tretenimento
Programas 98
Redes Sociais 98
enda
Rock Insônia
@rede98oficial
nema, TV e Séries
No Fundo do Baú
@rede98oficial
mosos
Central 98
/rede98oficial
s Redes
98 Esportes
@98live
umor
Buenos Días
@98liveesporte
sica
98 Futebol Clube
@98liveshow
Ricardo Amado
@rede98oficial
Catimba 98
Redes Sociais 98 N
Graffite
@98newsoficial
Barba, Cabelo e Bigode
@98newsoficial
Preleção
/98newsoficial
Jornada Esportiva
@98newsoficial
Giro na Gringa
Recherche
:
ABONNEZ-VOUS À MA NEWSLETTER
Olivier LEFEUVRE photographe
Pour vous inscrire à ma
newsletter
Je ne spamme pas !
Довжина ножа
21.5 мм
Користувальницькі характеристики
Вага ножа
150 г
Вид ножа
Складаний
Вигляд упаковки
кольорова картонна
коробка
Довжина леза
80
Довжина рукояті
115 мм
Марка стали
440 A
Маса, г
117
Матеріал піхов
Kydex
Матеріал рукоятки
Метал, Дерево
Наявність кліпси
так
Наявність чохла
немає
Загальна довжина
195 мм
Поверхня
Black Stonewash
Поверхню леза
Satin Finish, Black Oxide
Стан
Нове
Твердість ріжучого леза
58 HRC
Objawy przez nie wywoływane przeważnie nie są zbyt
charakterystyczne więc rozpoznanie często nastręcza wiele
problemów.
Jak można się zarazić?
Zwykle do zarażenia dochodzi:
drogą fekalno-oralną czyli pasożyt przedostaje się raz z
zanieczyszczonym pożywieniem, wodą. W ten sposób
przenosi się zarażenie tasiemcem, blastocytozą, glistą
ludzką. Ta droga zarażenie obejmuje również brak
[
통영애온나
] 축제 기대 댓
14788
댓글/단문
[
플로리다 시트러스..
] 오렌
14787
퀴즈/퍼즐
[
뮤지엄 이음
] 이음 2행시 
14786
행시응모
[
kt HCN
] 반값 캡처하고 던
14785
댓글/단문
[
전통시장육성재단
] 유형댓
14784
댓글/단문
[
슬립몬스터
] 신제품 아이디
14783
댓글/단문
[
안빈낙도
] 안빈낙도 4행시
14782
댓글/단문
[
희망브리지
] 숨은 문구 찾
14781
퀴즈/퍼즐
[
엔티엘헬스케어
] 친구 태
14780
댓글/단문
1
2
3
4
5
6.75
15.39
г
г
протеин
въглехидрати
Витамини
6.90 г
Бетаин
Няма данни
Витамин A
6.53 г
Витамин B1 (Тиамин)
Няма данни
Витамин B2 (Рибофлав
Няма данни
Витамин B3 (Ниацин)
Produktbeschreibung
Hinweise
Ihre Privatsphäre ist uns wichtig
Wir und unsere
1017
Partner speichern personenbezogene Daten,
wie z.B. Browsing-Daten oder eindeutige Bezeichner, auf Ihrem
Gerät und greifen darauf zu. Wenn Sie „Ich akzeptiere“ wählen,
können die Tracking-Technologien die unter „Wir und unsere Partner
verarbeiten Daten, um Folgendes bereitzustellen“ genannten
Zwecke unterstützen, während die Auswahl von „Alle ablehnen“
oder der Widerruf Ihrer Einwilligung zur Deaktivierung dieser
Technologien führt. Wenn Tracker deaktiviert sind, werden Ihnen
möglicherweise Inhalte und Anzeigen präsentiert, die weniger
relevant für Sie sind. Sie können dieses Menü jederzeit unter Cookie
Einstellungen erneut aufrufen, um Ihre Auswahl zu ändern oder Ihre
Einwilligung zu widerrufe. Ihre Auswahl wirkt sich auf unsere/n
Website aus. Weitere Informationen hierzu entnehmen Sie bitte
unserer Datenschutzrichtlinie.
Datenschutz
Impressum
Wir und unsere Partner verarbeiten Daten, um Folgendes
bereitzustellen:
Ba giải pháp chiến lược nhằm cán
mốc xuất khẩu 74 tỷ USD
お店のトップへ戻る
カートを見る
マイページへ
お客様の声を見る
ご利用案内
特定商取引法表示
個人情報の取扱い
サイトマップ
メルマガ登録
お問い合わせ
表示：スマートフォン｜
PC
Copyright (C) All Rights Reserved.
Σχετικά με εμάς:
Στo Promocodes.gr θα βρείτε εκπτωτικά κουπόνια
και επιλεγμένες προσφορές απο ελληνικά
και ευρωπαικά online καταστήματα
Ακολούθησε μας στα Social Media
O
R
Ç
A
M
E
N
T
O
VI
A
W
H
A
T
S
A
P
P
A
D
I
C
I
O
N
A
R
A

--------------------------------------------------

■ **WORK TASK**
Pull out every line from all the rows above and reproduce each one unchanged, in the same order.

■ **ANSWER SECTION**
tretenimento
Programas 98
Redes Sociais 98
enda
Rock Insônia
@rede98oficial
nema, TV e Séries
No Fundo do Baú
@rede98oficial
mosos
Central 98
/rede98oficial
s Redes
98 Esportes
@98live
umor
Buenos Días
@98liveesporte
sica
98 Futebol Clube
@98liveshow
Ricardo Amado
@rede98oficial
Catimba 98
Redes Sociais 98 N
Graffite
@98newsoficial
Barba, Cabelo e Bigode
@98newsoficial
Preleção
/98newsoficial
Jornada Esportiva
@98newsoficial
Giro na Gringa
Recherche
:
ABONNEZ-VOUS À MA NEWSLETTER
Olivier LEFEUVRE photographe
Pour vous inscrire à ma
newsletter
Je ne spamme pas !
Довжина ножа
21.5 мм
Користувальницькі характеристики
Вага ножа
150 г
Вид ножа
Складаний
Вигляд упаковки
кольорова картонна
коробка
Довжина леза
80
Довжина рукояті
115 мм
Марка стали
440 A
Маса, г
117
Матеріал піхов
Kydex
Матеріал рукоятки
Метал, Дерево
Наявність кліпси
так
Наявність чохла
немає
Загальна довжина
195 мм
Поверхня
Black Stonewash
Поверхню леза
Satin Finish, Black Oxide
Стан
Нове
Твердість ріжучого леза
58 HRC
Objawy przez nie wywoływane przeważnie nie są zbyt
charakterystyczne więc rozpoznanie często nastręcza wiele
problemów.
Jak można się zarazić?
Zwykle do zarażenia dochodzi:
drogą fekalno-oralną czyli pasożyt przedostaje się raz z
zanieczyszczonym pożywieniem, wodą. W ten sposób
przenosi się zarażenie tasiemcem, blastocytozą, glistą
ludzką. Ta droga zarażenie obejmuje również brak
[
통영애온나
] 축제 기대 댓
14788
댓글/단문
[
플로리다 시트러스..
] 오렌
14787
퀴즈/퍼즐
[
뮤지엄 이음
] 이음 2행시 
14786
행시응모
[
kt HCN
] 반값 캡처하고 던
14785
댓글/단문
[
전통시장육성재단
] 유형댓
14784
댓글/단문
[
슬립몬스터
] 신제품 아이디
14783
댓글/단문
[
안빈낙도
] 안빈낙도 4행시
14782
댓글/단문
[
희망브리지
] 숨은 문구 찾
14781
퀴즈/퍼즐
[
엔티엘헬스케어
] 친구 태
14780
댓글/단문
1
2
3
4
5
6.75
15.39
г
г
протеин
въглехидрати
Витамини
6.90 г
Бетаин
Няма данни
Витамин A
6.53 г
Витамин B1 (Тиамин)
Няма данни
Витамин B2 (Рибофлав
Няма данни
Витамин B3 (Ниацин)
Produktbeschreibung
Hinweise
Ihre Privatsphäre ist uns wichtig
Wir und unsere
1017
Partner speichern personenbezogene Daten,
wie z.B. Browsing-Daten oder eindeutige Bezeichner, auf Ihrem
Gerät und greifen darauf zu. Wenn Sie „Ich akzeptiere“ wählen,
können die Tracking-Technologien die unter „Wir und unsere Partner
verarbeiten Daten, um Folgendes bereitzustellen“ genannten
Zwecke unterstützen, während die Auswahl von „Alle ablehnen“
oder der Widerruf Ihrer Einwilligung zur Deaktivierung dieser
Technologien führt. Wenn Tracker deaktiviert sind, werden Ihnen
möglicherweise Inhalte und Anzeigen präsentiert, die weniger
relevant für Sie sind. Sie können dieses Menü jederzeit unter Cookie
Einstellungen erneut aufrufen, um Ihre Auswahl zu ändern oder Ihre
Einwilligung zu widerrufe. Ihre Auswahl wirkt sich auf unsere/n
Website aus. Weitere Informationen hierzu entnehmen Sie bitte
unserer Datenschutzrichtlinie.
Datenschutz
Impressum
Wir und unsere Partner verarbeiten Daten, um Folgendes
bereitzustellen:
Ba giải pháp chiến lược nhằm cán
mốc xuất khẩu 74 tỷ USD
お店のトップへ戻る
カートを見る
マイページへ
お客様の声を見る
ご利用案内
特定商取引法表示
個人情報の取扱い
サイトマップ
メルマガ登録
お問い合わせ
表示：スマートフォン｜
PC
Copyright (C) All Rights Reserved.
Σχετικά με εμάς:
Στo Promocodes.gr θα βρείτε εκπτωτικά κουπόνια
και επιλεγμένες προσφορές απο ελληνικά
και ευρωπαικά online καταστήματα
Ακολούθησε μας στα Social Media
O
R
Ç
A
M
E
N
T
O
VI
A
W
H
A
T
S
A
P
P
A
D
I
C
I
O
N
A
R
A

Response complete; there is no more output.